» **STATED EXERCISE**
Images must not appear in your copy; reproduce every other part of the records exactly.

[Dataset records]
--

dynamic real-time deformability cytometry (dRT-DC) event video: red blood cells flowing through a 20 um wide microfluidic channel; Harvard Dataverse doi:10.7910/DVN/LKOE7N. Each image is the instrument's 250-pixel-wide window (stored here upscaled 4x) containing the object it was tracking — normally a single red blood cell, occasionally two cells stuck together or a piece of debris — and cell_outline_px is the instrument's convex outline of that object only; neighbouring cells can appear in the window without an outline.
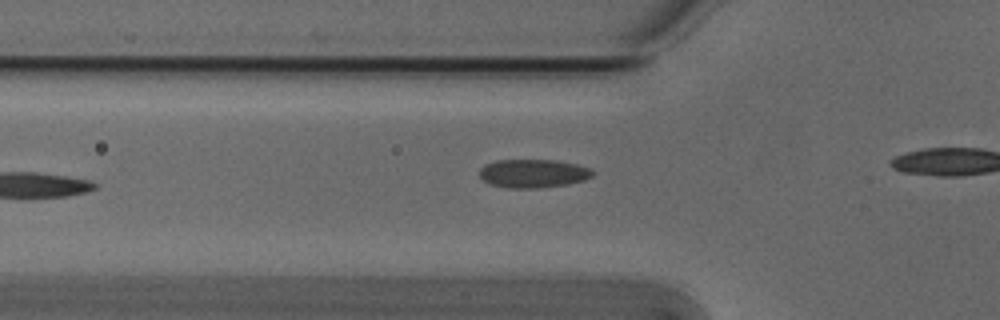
{"species": "Egyptian fruit bat (a non-hibernating species)", "species_latin": "Rousettus aegyptiacus", "temperature_condition": "cold", "stored_images_in_passage": 6, "camera_frame_rate_fps": 3000, "um_per_image_px": 0.085, "animal": {"sex": "male"}, "frame": {"image": 1, "passage_image": 5, "time_ms": 1.333, "image_size_px": [1000, 320], "cell_outline_px": [[596, 172], [592, 176], [584, 180], [568, 184], [540, 188], [508, 188], [492, 184], [484, 180], [480, 176], [480, 168], [484, 164], [496, 160], [556, 160], [576, 164], [592, 168]], "centroid_in_image_um": [45.36, 14.74], "position_along_channel_um": 80.4, "area_um2": 18.9}}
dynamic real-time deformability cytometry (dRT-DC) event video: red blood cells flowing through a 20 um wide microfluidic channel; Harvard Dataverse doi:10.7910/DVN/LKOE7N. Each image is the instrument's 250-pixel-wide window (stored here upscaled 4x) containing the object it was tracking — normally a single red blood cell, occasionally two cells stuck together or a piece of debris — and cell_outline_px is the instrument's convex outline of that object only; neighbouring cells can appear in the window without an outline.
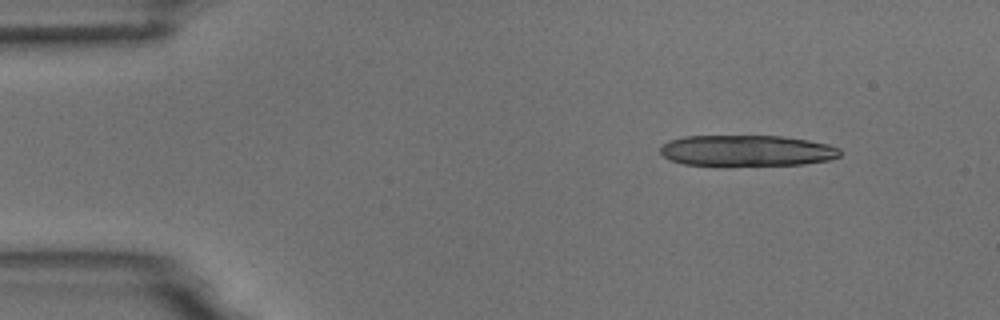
{"species": "common noctule bat (a hibernating species)", "species_latin": "Nyctalus noctula", "temperature_condition": "room temperature", "stored_images_in_passage": 4, "camera_frame_rate_fps": 3000, "um_per_image_px": 0.085, "animal": {"sex": "male", "body_mass_g": 18.8}, "frame": {"image": 1, "passage_image": 1, "time_ms": 0.0, "image_size_px": [1000, 320], "cell_outline_px": [[840, 156], [828, 160], [804, 164], [720, 168], [684, 164], [668, 160], [660, 152], [660, 148], [668, 140], [684, 136], [784, 136], [808, 140], [828, 144], [840, 148]], "centroid_in_image_um": [63.43, 12.85], "position_along_channel_um": 21.6, "area_um2": 33.81}}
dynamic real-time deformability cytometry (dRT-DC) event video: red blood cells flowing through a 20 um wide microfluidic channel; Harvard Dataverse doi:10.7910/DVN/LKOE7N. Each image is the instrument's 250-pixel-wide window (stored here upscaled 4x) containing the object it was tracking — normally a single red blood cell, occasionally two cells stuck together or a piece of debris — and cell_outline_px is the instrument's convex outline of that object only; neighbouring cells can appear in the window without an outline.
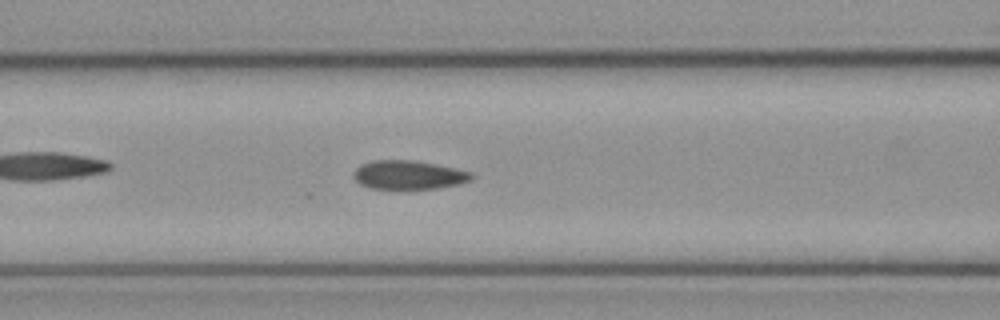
{"species": "common noctule bat (a hibernating species)", "species_latin": "Nyctalus noctula", "temperature_condition": "cold", "stored_images_in_passage": 46, "camera_frame_rate_fps": 3000, "um_per_image_px": 0.085, "animal": {"sex": "female", "body_mass_g": 21.9}, "frame": {"image": 1, "passage_image": 14, "time_ms": 4.333, "image_size_px": [1000, 320], "cell_outline_px": [[476, 176], [472, 180], [456, 184], [436, 188], [372, 188], [360, 184], [352, 176], [352, 172], [360, 164], [372, 160], [416, 160], [456, 168], [472, 172]], "centroid_in_image_um": [34.73, 14.84], "position_along_channel_um": 131.9, "area_um2": 19.83}}
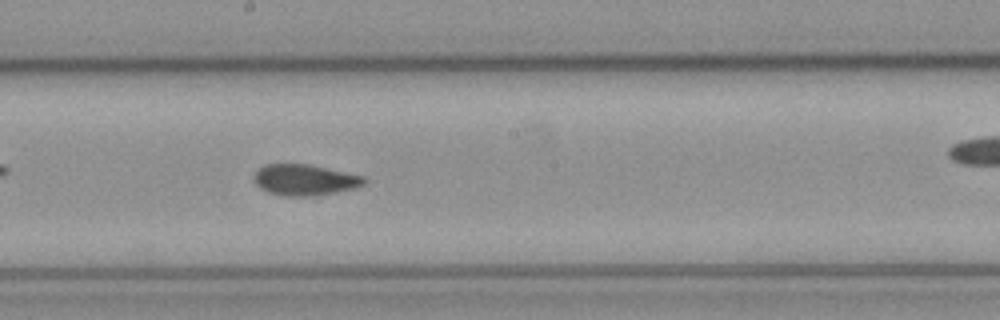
{"frame": {"image": 2, "passage_image": 21, "time_ms": 6.667, "image_size_px": [1000, 320], "cell_outline_px": [[368, 180], [364, 184], [316, 200], [284, 196], [268, 192], [260, 188], [252, 180], [252, 176], [264, 164], [308, 164], [364, 176]], "centroid_in_image_um": [25.92, 15.35], "position_along_channel_um": 222.3, "area_um2": 20.87}}
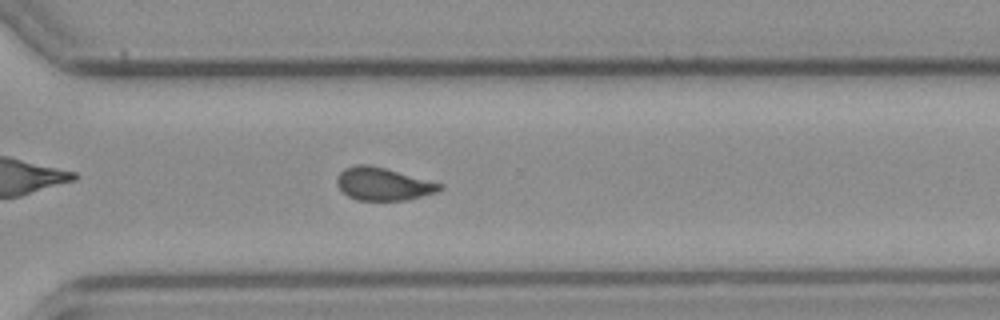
{"frame": {"image": 3, "passage_image": 30, "time_ms": 9.667, "image_size_px": [1000, 320], "cell_outline_px": [[444, 188], [436, 192], [408, 200], [356, 200], [348, 196], [336, 184], [336, 176], [344, 168], [356, 164], [368, 164], [384, 168], [444, 184]], "centroid_in_image_um": [32.55, 15.64], "position_along_channel_um": 338.0, "area_um2": 19.65}, "authors_computed_cell_mechanics": {"area_um2": 20.1144, "velocity_mm_per_s": 3.8724, "shape_relaxation_time_tau1_ms": 5.6825, "shape_relaxation_time_tau2_ms": null, "deformation_change_tau1": 0.1241, "deformation_change_tau2": null}}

--

» **EXERCISE RESPONSE**
dynamic real-time deformability cytometry (dRT-DC) event video: red blood cells flowing through a 20 um wide microfluidic channel; Harvard Dataverse doi:10.7910/DVN/LKOE7N. Each image is the instrument's 250-pixel-wide window (stored here upscaled 4x) containing the object it was tracking — normally a single red blood cell, occasionally two cells stuck together or a piece of debris — and cell_outline_px is the instrument's convex outline of that object only; neighbouring cells can appear in the window without an outline.
{"species": "Egyptian fruit bat (a non-hibernating species)", "species_latin": "Rousettus aegyptiacus", "temperature_condition": "cold", "stored_images_in_passage": 6, "camera_frame_rate_fps": 3000, "um_per_image_px": 0.085, "animal": {"sex": "male"}, "frame": {"image": 1, "passage_image": 5, "time_ms": 1.333, "image_size_px": [1000, 320], "cell_outline_px": [[596, 172], [592, 176], [584, 180], [568, 184], [540, 188], [508, 188], [492, 184], [484, 180], [480, 176], [480, 168], [484, 164], [496, 160], [556, 160], [576, 164], [592, 168]], "centroid_in_image_um": [45.36, 14.74], "position_along_channel_um": 80.4, "area_um2": 18.9}}
dynamic real-time deformability cytometry (dRT-DC) event video: red blood cells flowing through a 20 um wide microfluidic channel; Harvard Dataverse doi:10.7910/DVN/LKOE7N. Each image is the instrument's 250-pixel-wide window (stored here upscaled 4x) containing the object it was tracking — normally a single red blood cell, occasionally two cells stuck together or a piece of debris — and cell_outline_px is the instrument's convex outline of that object only; neighbouring cells can appear in the window without an outline.
{"species": "common noctule bat (a hibernating species)", "species_latin": "Nyctalus noctula", "temperature_condition": "room temperature", "stored_images_in_passage": 4, "camera_frame_rate_fps": 3000, "um_per_image_px": 0.085, "animal": {"sex": "male", "body_mass_g": 18.8}, "frame": {"image": 1, "passage_image": 1, "time_ms": 0.0, "image_size_px": [1000, 320], "cell_outline_px": [[840, 156], [828, 160], [804, 164], [720, 168], [684, 164], [668, 160], [660, 152], [660, 148], [668, 140], [684, 136], [784, 136], [808, 140], [828, 144], [840, 148]], "centroid_in_image_um": [63.43, 12.85], "position_along_channel_um": 21.6, "area_um2": 33.81}}
dynamic real-time deformability cytometry (dRT-DC) event video: red blood cells flowing through a 20 um wide microfluidic channel; Harvard Dataverse doi:10.7910/DVN/LKOE7N. Each image is the instrument's 250-pixel-wide window (stored here upscaled 4x) containing the object it was tracking — normally a single red blood cell, occasionally two cells stuck together or a piece of debris — and cell_outline_px is the instrument's convex outline of that object only; neighbouring cells can appear in the window without an outline.
{"species": "common noctule bat (a hibernating species)", "species_latin": "Nyctalus noctula", "temperature_condition": "cold", "stored_images_in_passage": 46, "camera_frame_rate_fps": 3000, "um_per_image_px": 0.085, "animal": {"sex": "female", "body_mass_g": 21.9}, "frame": {"image": 1, "passage_image": 14, "time_ms": 4.333, "image_size_px": [1000, 320], "cell_outline_px": [[476, 176], [472, 180], [456, 184], [436, 188], [372, 188], [360, 184], [352, 176], [352, 172], [360, 164], [372, 160], [416, 160], [456, 168], [472, 172]], "centroid_in_image_um": [34.73, 14.84], "position_along_channel_um": 131.9, "area_um2": 19.83}}
{"frame": {"image": 2, "passage_image": 21, "time_ms": 6.667, "image_size_px": [1000, 320], "cell_outline_px": [[368, 180], [364, 184], [316, 200], [284, 196], [268, 192], [260, 188], [252, 180], [252, 176], [264, 164], [308, 164], [364, 176]], "centroid_in_image_um": [25.92, 15.35], "position_along_channel_um": 222.3, "area_um2": 20.87}}
{"frame": {"image": 3, "passage_image": 30, "time_ms": 9.667, "image_size_px": [1000, 320], "cell_outline_px": [[444, 188], [436, 192], [408, 200], [356, 200], [348, 196], [336, 184], [336, 176], [344, 168], [356, 164], [368, 164], [384, 168], [444, 184]], "centroid_in_image_um": [32.55, 15.64], "position_along_channel_um": 338.0, "area_um2": 19.65}, "authors_computed_cell_mechanics": {"area_um2": 20.1144, "velocity_mm_per_s": 3.8724, "shape_relaxation_time_tau1_ms": 5.6825, "shape_relaxation_time_tau2_ms": null, "deformation_change_tau1": 0.1241, "deformation_change_tau2": null}}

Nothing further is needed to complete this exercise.